┌──

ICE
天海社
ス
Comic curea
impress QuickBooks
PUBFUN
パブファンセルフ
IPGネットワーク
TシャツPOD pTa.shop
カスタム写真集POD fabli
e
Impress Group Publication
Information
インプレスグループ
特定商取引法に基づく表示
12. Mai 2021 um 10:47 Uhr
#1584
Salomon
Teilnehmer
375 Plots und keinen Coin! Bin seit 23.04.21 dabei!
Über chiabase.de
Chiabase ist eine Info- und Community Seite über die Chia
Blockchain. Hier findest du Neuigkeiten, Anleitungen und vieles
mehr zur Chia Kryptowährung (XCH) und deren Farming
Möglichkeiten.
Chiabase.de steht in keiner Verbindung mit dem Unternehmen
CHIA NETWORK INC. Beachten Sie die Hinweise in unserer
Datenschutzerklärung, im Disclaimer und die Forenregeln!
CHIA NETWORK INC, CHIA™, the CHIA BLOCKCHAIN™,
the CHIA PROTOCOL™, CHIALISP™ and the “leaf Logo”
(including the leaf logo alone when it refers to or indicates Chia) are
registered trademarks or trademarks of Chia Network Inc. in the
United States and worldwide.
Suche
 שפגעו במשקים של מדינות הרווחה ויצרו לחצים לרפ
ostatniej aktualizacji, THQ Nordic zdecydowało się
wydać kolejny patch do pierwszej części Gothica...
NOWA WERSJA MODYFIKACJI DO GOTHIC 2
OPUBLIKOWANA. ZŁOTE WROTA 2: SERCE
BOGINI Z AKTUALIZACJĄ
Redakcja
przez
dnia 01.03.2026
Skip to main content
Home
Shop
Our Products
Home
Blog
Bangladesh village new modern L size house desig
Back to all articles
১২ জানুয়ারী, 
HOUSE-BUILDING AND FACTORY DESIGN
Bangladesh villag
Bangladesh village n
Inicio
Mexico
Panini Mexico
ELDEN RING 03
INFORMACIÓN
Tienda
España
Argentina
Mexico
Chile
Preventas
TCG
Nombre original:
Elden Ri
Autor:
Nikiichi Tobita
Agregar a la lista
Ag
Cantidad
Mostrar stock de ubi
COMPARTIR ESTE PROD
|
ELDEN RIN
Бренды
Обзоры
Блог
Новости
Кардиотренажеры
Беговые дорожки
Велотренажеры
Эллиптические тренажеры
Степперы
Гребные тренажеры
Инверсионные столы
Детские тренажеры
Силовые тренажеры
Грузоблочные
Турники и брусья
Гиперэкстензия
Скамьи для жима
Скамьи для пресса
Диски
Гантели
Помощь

└──

● TASK ITEM: Arrange the lines above as a JSON list of strings, one string per line, leaving out any blank lines.

● THE COMPLETED TASK:
[
  "ICE",
  "天海社",
  "ス",
  "Comic curea",
  "impress QuickBooks",
  "PUBFUN",
  "パブファンセルフ",
  "IPGネットワーク",
  "TシャツPOD pTa.shop",
  "カスタム写真集POD fabli",
  "e",
  "Impress Group Publication",
  "Information",
  "インプレスグループ",
  "特定商取引法に基づく表示",
  "12. Mai 2021 um 10:47 Uhr",
  "#1584",
  "Salomon",
  "Teilnehmer",
  "375 Plots und keinen Coin! Bin seit 23.04.21 dabei!",
  "Über chiabase.de",
  "Chiabase ist eine Info- und Community Seite über die Chia",
  "Blockchain. Hier findest du Neuigkeiten, Anleitungen und vieles",
  "mehr zur Chia Kryptowährung (XCH) und deren Farming",
  "Möglichkeiten.",
  "Chiabase.de steht in keiner Verbindung mit dem Unternehmen",
  "CHIA NETWORK INC. Beachten Sie die Hinweise in unserer",
  "Datenschutzerklärung, im Disclaimer und die Forenregeln!",
  "CHIA NETWORK INC, CHIA™, the CHIA BLOCKCHAIN™,",
  "the CHIA PROTOCOL™, CHIALISP™ and the “leaf Logo”",
  "(including the leaf logo alone when it refers to or indicates Chia) are",
  "registered trademarks or trademarks of Chia Network Inc. in the",
  "United States and worldwide.",
  "Suche",
  " שפגעו במשקים של מדינות הרווחה ויצרו לחצים לרפ",
  "ostatniej aktualizacji, THQ Nordic zdecydowało się",
  "wydać kolejny patch do pierwszej części Gothica...",
  "NOWA WERSJA MODYFIKACJI DO GOTHIC 2",
  "OPUBLIKOWANA. ZŁOTE WROTA 2: SERCE",
  "BOGINI Z AKTUALIZACJĄ",
  "Redakcja",
  "przez",
  "dnia 01.03.2026",
  "Skip to main content",
  "Home",
  "Shop",
  "Our Products",
  "Home",
  "Blog",
  "Bangladesh village new modern L size house desig",
  "Back to all articles",
  "১২ জানুয়ারী, ",
  "HOUSE-BUILDING AND FACTORY DESIGN",
  "Bangladesh villag",
  "Bangladesh village n",
  "Inicio",
  "Mexico",
  "Panini Mexico",
  "ELDEN RING 03",
  "INFORMACIÓN",
  "Tienda",
  "España",
  "Argentina",
  "Mexico",
  "Chile",
  "Preventas",
  "TCG",
  "Nombre original:",
  "Elden Ri",
  "Autor:",
  "Nikiichi Tobita",
  "Agregar a la lista",
  "Ag",
  "Cantidad",
  "Mostrar stock de ubi",
  "COMPARTIR ESTE PROD",
  "|",
  "ELDEN RIN",
  "Бренды",
  "Обзоры",
  "Блог",
  "Новости",
  "Кардиотренажеры",
  "Беговые дорожки",
  "Велотренажеры",
  "Эллиптические тренажеры",
  "Степперы",
  "Гребные тренажеры",
  "Инверсионные столы",
  "Детские тренажеры",
  "Силовые тренажеры",
  "Грузоблочные",
  "Турники и брусья",
  "Гиперэкстензия",
  "Скамьи для жима",
  "Скамьи для пресса",
  "Диски",
  "Гантели",
  "Помощь"
]